7 From an educator's perspective, and I pick totally at random here, I examined an image (45) of an Indian family. The map of Asia appears with "Darjeeling, India, 18 November 1999. 'One day we are hoping to return to our homeland of Tibet with the Dalai Lama." They live with their children in a refugee centre [Ommer continues]. He is responsible for carpet production and she paints pictures and postcards. 'We don't want to be Indian or Chinese: we are Tibetan.'" I cannot help but feel totally annoyed and powerless as an instructor. The information is more aggravating than useful and means more to the writer/photographer than anybody else. Why has he chosen this to highlight his meeting? What is the prognosis for this family? Are teenagers expected to understand? Is this family now squarely placed in its "box of identification"? What have we learned? We have learned we need to know more and go elsewhere for answers, yet if we do this for nearly 1300 images, the students will have a reading list of over 3000 books. In comparing it with the Material World text, the bottom line is that 1000 Families: The Family Album of Planet Earth is just that—a family album of pretty pictures to flip through. Out of context, out of place, out of time, the book fails to stimulate interest and will prove unusable for educators but stands as a fabulous record for Ommer himself to cherish and expand upon when giving the inevitably more entertaining public lecture.

8 It is easy to understand why the "course pack" came into existence. Professors find articles of pertinence, images to copy, from a variety of sources that are bunched together under copyright and distributed at the beginning of term. Material historians are still troubled by not having a specific and inexpensive single text, let alone have it with Canadian content. Even Design in Canada is disappointing in this area — what are Canadian designs? A talk with one of the authors at a book signing the other week revealed that there isn't much in that text that helps us out, despite the title.

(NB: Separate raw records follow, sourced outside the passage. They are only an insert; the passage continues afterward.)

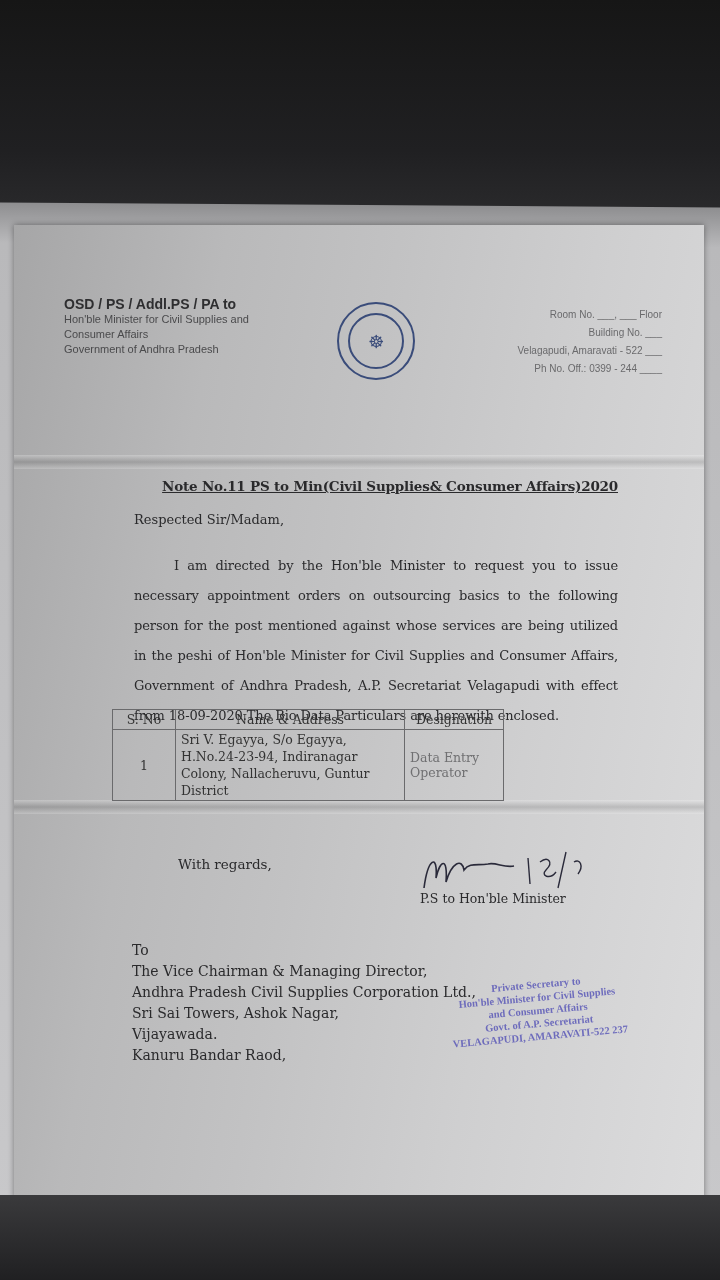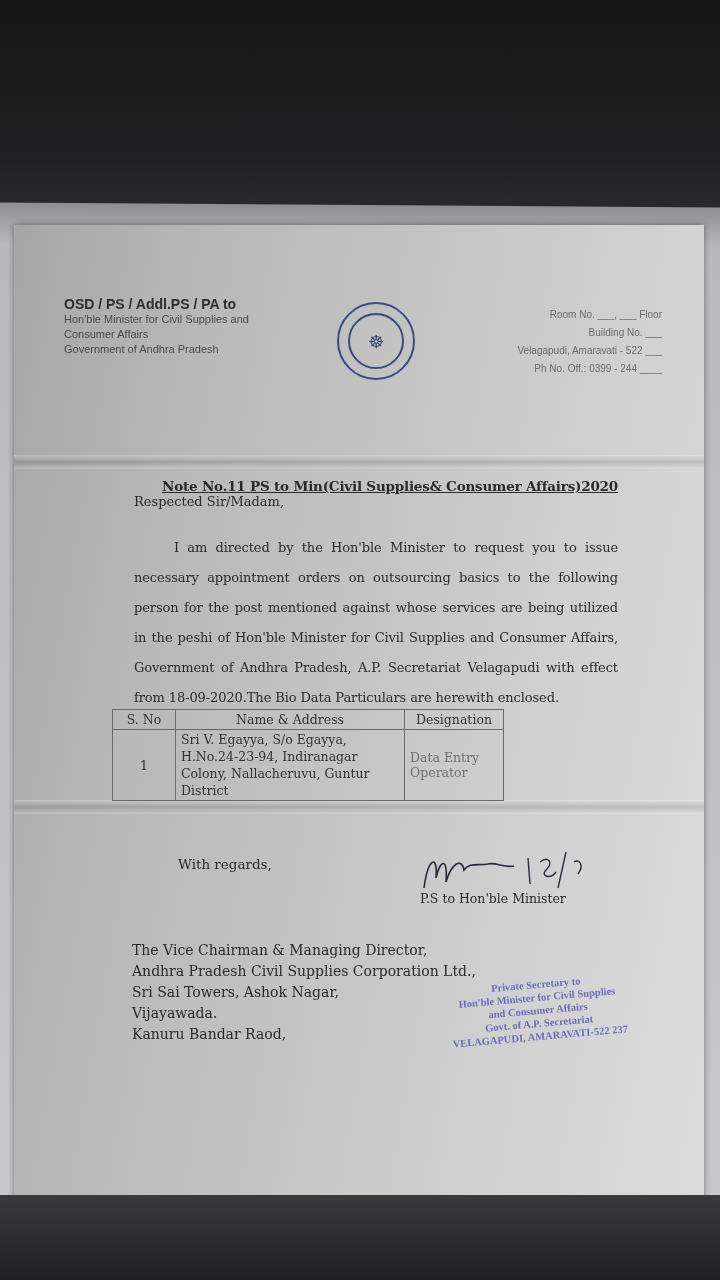--- a/index.html
+++ b/index.html
@@ -19,7 +19,7 @@
   .hdr-right{position:absolute;right:58px;top:306px;text-align:right;font-family:"Liberation Sans",sans-serif;font-size:10px;line-height:18px;color:#6a6a6c;}
   .doc{position:absolute;left:134px;top:478px;width:484px;color:#2a2a2c;font-family:"DejaVu Serif",serif;}
   .title{font-size:13.5px;font-weight:bold;text-decoration:underline;white-space:nowrap;letter-spacing:-.2px;text-align:right;}
-  .salut{font-size:13px;}
+  .salut{margin-top:18px;font-size:13px;}
   .body{margin-top:24px;font-size:13px;line-height:30px;text-align:justify;text-indent:40px;letter-spacing:-.1px;}
   table{position:absolute;left:112px;top:709px;width:392px;border-collapse:collapse;font-family:"DejaVu Serif",serif;font-size:12.5px;color:#333;border-radius:6px;}
   td,th{border:1px solid #6a6a6c;padding:1px 5px;vertical-align:middle;font-weight:normal;}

9 Taschen is helping us in that they are publishing in multiple languages in one book — both French and English predominate. The 1000 Objects text also makes reference to Canada and objects available here — for example, the Insectarium in Montreal sells those lollipops with crickets in them, that grace the section heading "food" (11). If you put 1000 Objects together with 1000 Families you have a controversial yet not as enlightening Material World. For those students who submit papers with an edge to them, 1000 Objects could act as a springboard to interesting insights. For parents of innocent children, and we do sometimes get the latter at McGill, 1000 Objects is anathema in print. And so, I still await that text that is suitable and more encompassing for my material culture class.